The adviser sector is linked more than anything by a common aim to elevate its professional status. Technology providers have been responding to this need, offering solutions designed to help move the industry forward.
Advisers'technological requirements encompass broadly two aims: to achieve a more streamlined advice process and to articulate their skills through a full and seamless integration of information resources. Simply, but importantly, this is expected to add to the value of professional advice.
However, some advisers seem to value their own evolutionary take on technology for their businesses. They select the products and services considered most familiar, reliable and cost-effective, with little forward thinking.

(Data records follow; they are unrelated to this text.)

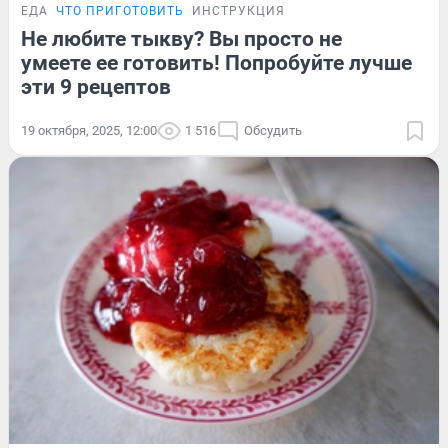
ЕДА
ЧТО ПРИГОТОВИТЬ
ИНСТРУКЦИЯ
Не любите тыкву? Вы просто не
умеете ее готовить! Попробуйте лучше
эти 9 рецептов
19 октября, 2025, 12:00
1 516
Обсудить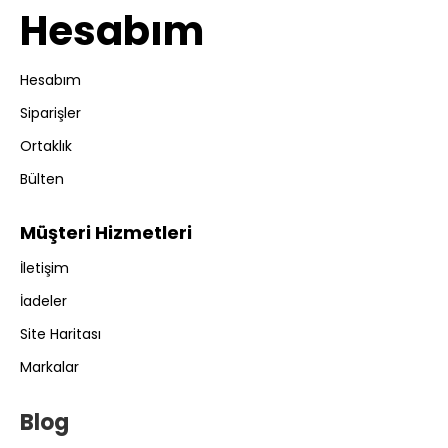
Hesabım
Hesabım
Siparişler
Ortaklık
Bülten
Müşteri Hizmetleri
İletişim
İadeler
Site Haritası
Markalar
Blog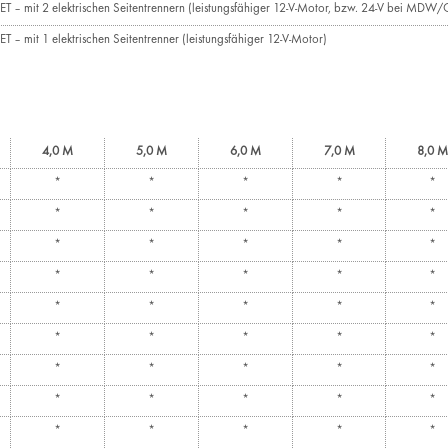
ET – mit 2 elektrischen Seitentrennern (leistungsfähiger 12-V-Motor, bzw. 24-V bei MDW/
T – mit 1 elektrischen Seitentrenner (leistungsfähiger 12-V-Motor)
4,0 M
5,0 M
6,0 M
7,0 M
8,0 M
*
*
*
*
*
*
*
*
*
*
*
*
*
*
*
*
*
*
*
*
*
*
*
*
*
*
*
*
*
*
*
*
*
*
*
*
*
*
*
*
*
*
*
*
*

Causes have been well documented. A 2006 e-adviser survey noted that there is extensive daily use (40%) of quotation services, extranets, portals and research services, but little else. Poor product coverage, reliability and difficulty of use compared with paper-based methods were reasons cited by advisers.
Mixed reactions
The bulk of IFA front and back office systems in use originated a decade or more ago and for a very different market from that of today. Piecemeal improvements and extended applications have continued to be the norm for a great number of firms whose systems have been expected to accommodate a mixed bag of challenging business issues: consolidation, regulation, competition.

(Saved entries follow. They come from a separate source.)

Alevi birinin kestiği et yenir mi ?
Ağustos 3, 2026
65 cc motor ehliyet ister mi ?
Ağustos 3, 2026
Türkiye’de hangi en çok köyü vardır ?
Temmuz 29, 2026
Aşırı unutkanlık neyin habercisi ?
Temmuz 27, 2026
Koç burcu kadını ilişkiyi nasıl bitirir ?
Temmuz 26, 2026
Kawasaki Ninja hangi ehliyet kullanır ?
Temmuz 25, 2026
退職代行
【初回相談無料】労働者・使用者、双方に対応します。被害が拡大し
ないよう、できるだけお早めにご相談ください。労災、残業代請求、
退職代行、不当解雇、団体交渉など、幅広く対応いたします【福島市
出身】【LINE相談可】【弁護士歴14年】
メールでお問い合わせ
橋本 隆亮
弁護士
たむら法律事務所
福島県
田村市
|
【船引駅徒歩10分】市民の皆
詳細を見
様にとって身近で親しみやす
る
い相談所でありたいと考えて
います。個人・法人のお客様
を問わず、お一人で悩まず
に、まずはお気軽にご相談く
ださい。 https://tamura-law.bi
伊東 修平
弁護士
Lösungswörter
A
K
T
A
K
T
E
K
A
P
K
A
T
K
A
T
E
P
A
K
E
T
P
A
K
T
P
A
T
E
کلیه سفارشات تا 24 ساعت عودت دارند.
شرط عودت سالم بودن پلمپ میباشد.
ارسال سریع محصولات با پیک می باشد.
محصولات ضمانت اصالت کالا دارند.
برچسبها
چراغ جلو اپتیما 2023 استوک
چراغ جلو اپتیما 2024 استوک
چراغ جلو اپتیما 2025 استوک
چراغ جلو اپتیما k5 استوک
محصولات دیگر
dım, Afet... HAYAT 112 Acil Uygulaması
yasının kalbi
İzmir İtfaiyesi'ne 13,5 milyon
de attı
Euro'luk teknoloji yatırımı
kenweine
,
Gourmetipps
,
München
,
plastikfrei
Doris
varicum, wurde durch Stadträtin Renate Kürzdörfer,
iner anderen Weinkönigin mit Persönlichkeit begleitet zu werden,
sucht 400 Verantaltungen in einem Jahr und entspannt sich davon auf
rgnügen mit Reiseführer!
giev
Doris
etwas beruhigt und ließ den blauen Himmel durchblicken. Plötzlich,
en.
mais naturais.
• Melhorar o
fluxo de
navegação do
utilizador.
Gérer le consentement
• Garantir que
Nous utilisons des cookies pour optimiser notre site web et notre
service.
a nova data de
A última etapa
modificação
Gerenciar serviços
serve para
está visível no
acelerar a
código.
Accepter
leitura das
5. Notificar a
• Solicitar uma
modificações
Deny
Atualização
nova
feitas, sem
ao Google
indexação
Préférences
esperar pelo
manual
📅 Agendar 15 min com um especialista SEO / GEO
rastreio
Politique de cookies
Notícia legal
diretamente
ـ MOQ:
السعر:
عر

Steve Pearson, Swift Solutions'director at Sirius, outlines the typical evolution of the average adviser system. "The core system, once installed, almost immediately invited enhancements," said Pearson. " The simple data storage functions of the back office migrated steadily to front office/point of sale applications to develop the efficient use of information in the service area. Here, today's adviser will be concerned to include a number of research and planning tools in his armoury in addition to effective quotation engines. Just how well the technology works will depend upon the type and level of integration chosen. Many smaller firms can be selective over their requirements".
In the past, selectivity has been more a practical consideration than sheer pernicketiness. "The market servicing IFAs has been over many years something of a large cottage industry numbering scores of small suppliers," says Graham Coxell, business and commercial development director at Capita Financial Services. "This has led in places to an adviser firm employing a dozen or more different systems to process business, with little or no integration which could provide audit trails, for instance".